Genesis 1:1 starts this entire chapter full of incredible stuff. Can I tell you something about Genesis 1? Something that may shock you? It is not a science book. It’s a hymn. A glorious hymn of creation that when you read it out loud you recognize that it has verses and choruses and pre-choruses, and this marvelous conclusion that takes the main refrain and amps it up: “and it was very good.” Genesis 1 is not a “how done it”; it is a “who done it” and the who is God the Father Almighty. You read it right and most of the supposed conflict between faith & science just vanishes away. It’s so funny, some of those folks who just question all science in terms of the age of earth & rocks & animals and say, “the earth is 6k years old and made in 7 literal days,” they don’t trust that science right. But they will get on airplane! They trust the science of jet propulsion that puts them in this enormous metal cylinder that travels 700 mph and if that science ever doesn’t work they’re toast! They trust that with their life! Ride a plane to go to a Creation Science Conference! No sense. But rocks at 4B years old and space at 15 B? No way. Please.
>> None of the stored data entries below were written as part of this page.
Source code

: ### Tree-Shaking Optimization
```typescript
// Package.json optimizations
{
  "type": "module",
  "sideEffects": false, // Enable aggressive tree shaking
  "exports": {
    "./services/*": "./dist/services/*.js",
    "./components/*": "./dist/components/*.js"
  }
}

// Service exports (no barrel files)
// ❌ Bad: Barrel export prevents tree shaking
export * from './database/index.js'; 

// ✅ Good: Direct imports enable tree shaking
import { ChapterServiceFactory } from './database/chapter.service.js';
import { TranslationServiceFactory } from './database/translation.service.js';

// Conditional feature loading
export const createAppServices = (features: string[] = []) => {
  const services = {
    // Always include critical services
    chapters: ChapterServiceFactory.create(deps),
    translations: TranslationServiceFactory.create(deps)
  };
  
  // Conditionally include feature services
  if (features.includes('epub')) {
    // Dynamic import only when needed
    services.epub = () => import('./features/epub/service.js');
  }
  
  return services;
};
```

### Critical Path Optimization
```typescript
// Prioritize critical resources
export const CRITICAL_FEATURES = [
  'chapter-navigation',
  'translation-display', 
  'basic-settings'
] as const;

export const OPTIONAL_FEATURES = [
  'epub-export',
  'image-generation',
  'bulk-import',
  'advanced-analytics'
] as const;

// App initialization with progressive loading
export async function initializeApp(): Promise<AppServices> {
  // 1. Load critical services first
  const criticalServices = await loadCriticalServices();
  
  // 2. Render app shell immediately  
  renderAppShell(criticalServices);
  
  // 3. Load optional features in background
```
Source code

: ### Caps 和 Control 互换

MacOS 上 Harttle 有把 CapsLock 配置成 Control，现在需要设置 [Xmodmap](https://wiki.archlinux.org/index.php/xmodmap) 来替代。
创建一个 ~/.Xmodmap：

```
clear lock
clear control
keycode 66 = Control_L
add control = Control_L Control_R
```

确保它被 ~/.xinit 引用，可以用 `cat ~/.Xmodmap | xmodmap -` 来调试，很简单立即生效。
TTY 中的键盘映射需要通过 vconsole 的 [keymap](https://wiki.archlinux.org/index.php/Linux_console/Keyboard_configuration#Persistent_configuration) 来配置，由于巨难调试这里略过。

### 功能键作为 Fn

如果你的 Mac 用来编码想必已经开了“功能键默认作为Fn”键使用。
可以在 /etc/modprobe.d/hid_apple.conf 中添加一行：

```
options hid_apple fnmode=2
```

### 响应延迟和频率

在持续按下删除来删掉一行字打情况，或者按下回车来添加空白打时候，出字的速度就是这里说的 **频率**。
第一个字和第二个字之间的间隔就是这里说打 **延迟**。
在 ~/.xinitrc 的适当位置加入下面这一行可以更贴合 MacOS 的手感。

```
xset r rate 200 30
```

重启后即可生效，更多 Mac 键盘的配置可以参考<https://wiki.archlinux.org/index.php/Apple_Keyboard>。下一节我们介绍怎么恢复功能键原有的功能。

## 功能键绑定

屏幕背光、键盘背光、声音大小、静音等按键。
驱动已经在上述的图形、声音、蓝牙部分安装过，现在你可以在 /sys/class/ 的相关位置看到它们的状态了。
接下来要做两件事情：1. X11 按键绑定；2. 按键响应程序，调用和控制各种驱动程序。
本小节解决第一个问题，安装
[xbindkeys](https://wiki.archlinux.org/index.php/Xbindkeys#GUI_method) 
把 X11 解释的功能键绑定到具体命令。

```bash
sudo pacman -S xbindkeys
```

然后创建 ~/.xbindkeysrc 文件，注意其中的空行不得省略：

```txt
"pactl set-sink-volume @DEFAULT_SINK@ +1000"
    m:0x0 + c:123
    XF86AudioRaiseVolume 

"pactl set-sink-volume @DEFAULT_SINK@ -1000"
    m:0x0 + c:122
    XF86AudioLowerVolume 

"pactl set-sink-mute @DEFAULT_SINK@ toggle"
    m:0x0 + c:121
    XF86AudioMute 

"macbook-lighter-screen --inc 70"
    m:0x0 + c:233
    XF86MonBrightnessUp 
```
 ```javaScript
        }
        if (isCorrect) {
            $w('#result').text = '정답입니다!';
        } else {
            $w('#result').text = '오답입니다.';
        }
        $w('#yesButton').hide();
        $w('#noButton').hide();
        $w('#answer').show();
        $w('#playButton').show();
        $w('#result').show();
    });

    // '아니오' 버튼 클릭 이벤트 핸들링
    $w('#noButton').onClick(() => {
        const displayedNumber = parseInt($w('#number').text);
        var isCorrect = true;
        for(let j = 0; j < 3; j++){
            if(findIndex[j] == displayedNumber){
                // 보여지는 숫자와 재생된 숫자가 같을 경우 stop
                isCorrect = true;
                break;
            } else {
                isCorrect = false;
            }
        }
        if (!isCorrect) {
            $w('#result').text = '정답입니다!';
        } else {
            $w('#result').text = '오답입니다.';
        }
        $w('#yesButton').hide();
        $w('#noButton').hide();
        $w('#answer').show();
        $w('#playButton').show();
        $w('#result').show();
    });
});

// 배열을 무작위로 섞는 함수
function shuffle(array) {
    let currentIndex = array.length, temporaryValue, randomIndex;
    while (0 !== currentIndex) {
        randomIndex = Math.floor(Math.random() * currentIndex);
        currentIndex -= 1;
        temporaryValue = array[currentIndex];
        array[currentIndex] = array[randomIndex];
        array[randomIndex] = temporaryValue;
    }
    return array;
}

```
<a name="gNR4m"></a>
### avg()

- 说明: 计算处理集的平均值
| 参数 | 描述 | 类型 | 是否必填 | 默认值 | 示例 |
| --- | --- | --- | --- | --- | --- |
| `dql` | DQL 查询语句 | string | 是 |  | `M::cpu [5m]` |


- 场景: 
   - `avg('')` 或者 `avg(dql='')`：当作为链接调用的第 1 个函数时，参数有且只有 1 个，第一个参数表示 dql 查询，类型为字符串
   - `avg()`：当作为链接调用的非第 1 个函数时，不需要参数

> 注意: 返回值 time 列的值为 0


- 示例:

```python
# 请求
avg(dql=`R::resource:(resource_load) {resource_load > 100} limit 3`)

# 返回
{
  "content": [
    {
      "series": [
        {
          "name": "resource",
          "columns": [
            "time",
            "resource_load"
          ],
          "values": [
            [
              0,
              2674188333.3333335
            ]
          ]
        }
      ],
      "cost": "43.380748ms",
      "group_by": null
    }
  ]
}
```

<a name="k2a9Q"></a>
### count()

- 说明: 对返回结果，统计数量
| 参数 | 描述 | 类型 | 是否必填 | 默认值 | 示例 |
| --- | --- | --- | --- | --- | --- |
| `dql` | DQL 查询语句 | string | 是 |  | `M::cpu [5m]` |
Read science as science and Genesis 1 as inspired, incomparable art. Who done it & who made it and it’s the Father Almighty. No one else. Because you know where even the best science, quantum physics, all breaks down? Ah. The Big Bang. That’s where the match stops working. All up til then the rules, equations, theorems fit and then ZAP nothing. Matter is no eternal. Something – someone – is behind the matter. In the beginning God . . . the ultimate I CAN. REFRAIN.
And speaking of that perfect balance, did you know that that balance is itself embedded into creation? Do you know what is just marvelous? Listen: the moon is 240K miles from earth. The 93 M. Scientists have figured out that if either body was 100 miles closer or further (such a small fraction!) from earth, life on this planet would not be possible. Likewise, earth spins at 1000 mph while orbiting the sun at 60,700 mph . . . and just a 2 mph difference would, you guessed it, prevent life on earth. The delicate, brilliant balance that IS God’s character is built into his creation. Or get this: Jupiter (AV) as an enormous vacuum in our solar system, sweeping in all kinds of meteor and asteroids and space debris. If Jupiter wasn’t there, we’d be sitting ducks! Three cheers for Jupiter! This creation is not random but beautiful. It is immense and delicate. It is Almighty and gorgeous. It is extravagant & intimate all at the same time. Just like God himself.
And we’re so casual about it. Like the two guys at the lip of the Grand Canyon and one looks out and says, “Wow, what a mighty God we serve!” And the other leans over, spits, and answers, “and that’s the first time I’ve ever spit a mile.” It’s all in how you look at things, isn’t it? And I want us looking at this thing through the Creed.
Here’s a video to show you the scope:
But then you’ve got this, a picture I’ve shown you before (AV of me & Taylor at home in Kentucky in 1989 from 2.10.13 sermon). All I wanted to do with that newborn baby was to hold her, hug her, tell I that I loved her, and smell the top of her head.
And that’s what God the Father longs for from you: for you to surrender to him so that he can hold you, love you, caress you, and smell the top of your head. REFRAIN.